Shouldn’t the section allow senior citizens some solace? Why thrust on them the schemes they don’t want and deny them what they want? A senior citizen is a health insurer’s nightmare and often a straight no-no. Even if he condescends to give a health cover, it comes with several riders and at a very high premium. The Finance Minister should throw open Section 80C for health-related expenses for everyone in general and senior citizens in particular.

To be sure, Section 80D comes to the rescue of the senior citizens when it condescends to allow a maximum of ₹50,000 on medical expenses provided they did not have any health insurance cover. The Narendra Modi government last year showed some sensitivity by dropping the adverb ‘very’ alongside senior citizens. In other words, the aforesaid deduction of ₹50,000 on account of medical expenses is allowable from the AY 2020-21 to all senior citizens and not only to those who were 80 years or more. This must be hailed as a progressive legislation but more needs to be done in favour of our elders many of whom may be in the twilight of their lives.

Twin benefits, please

Rupees fifty thousand may be just enough for buying pills and insulin shots for a diabetic couple afflicted with high blood pressure as well in addition. But God forbid, should they have to be hospitalised, the world about them would crumble in the absence of a health cover. So for God’s sake, do not insist on total absence of health cover for senior citizens so as to be able to make the grade for the ₹50,000 deduction under Section 80D. By putting this unreasonable restriction the government is unwittingly stopping caring and conscientious children from taking health covers for their parents and in the process unwittingly creating filial and fiscal disharmony.

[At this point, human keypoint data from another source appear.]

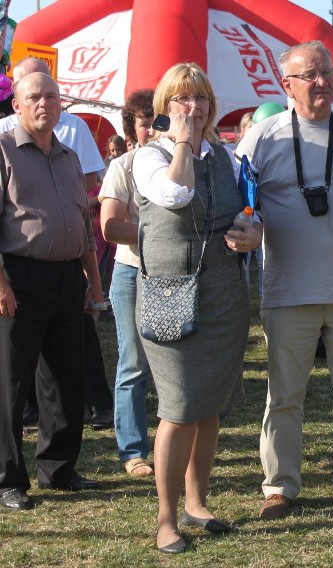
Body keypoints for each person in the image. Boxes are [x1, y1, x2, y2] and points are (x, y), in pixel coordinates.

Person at [235, 40, 333, 519]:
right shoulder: (262, 140)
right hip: (287, 292)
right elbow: (243, 208)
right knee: (284, 394)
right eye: (309, 75)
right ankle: (279, 486)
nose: (321, 81)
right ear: (287, 85)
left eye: (326, 72)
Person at [132, 63, 261, 553]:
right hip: (169, 297)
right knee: (181, 406)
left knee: (210, 407)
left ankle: (197, 502)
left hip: (224, 295)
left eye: (201, 98)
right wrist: (183, 142)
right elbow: (175, 192)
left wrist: (255, 232)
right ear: (166, 108)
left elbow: (249, 209)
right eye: (183, 100)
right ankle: (166, 520)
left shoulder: (225, 156)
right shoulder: (149, 157)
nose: (194, 108)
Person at [0, 72, 104, 510]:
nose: (45, 103)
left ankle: (58, 468)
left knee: (66, 378)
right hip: (18, 277)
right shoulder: (3, 151)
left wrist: (93, 282)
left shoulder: (68, 157)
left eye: (52, 96)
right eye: (34, 97)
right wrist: (1, 284)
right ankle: (8, 479)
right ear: (17, 106)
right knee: (10, 382)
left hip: (67, 278)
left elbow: (83, 224)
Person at [98, 88, 156, 477]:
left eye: (159, 121)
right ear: (132, 130)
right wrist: (158, 235)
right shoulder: (124, 166)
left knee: (175, 365)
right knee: (133, 363)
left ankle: (176, 442)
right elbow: (109, 226)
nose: (153, 130)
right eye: (146, 123)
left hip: (176, 274)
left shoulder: (183, 164)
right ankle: (132, 451)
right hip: (132, 272)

And do not make Section 80C out of bounds for senior citizens as is the upshot of the extant regime offering avenues they do not want. Let them enjoy the twin benefits — ₹50,000 under Section 80D for both hospital and non-hospital medical expenses and Section 80C for hospitalisation which is a grim possibility during the sunset of their lives.

Finance Minister Nirmala Sitharaman should also in the upcoming Budget 2020-21 amend Section 80C to empower CBDT to list avenues and schemes qualifying for deduction. And why not given the fact that if the executive can notify avenues for mandatory CSR spends by the corporates, there is nothing wrong in empowering CBDT to notify avenues under Section 80C. Let it be open-ended and not cast in stone.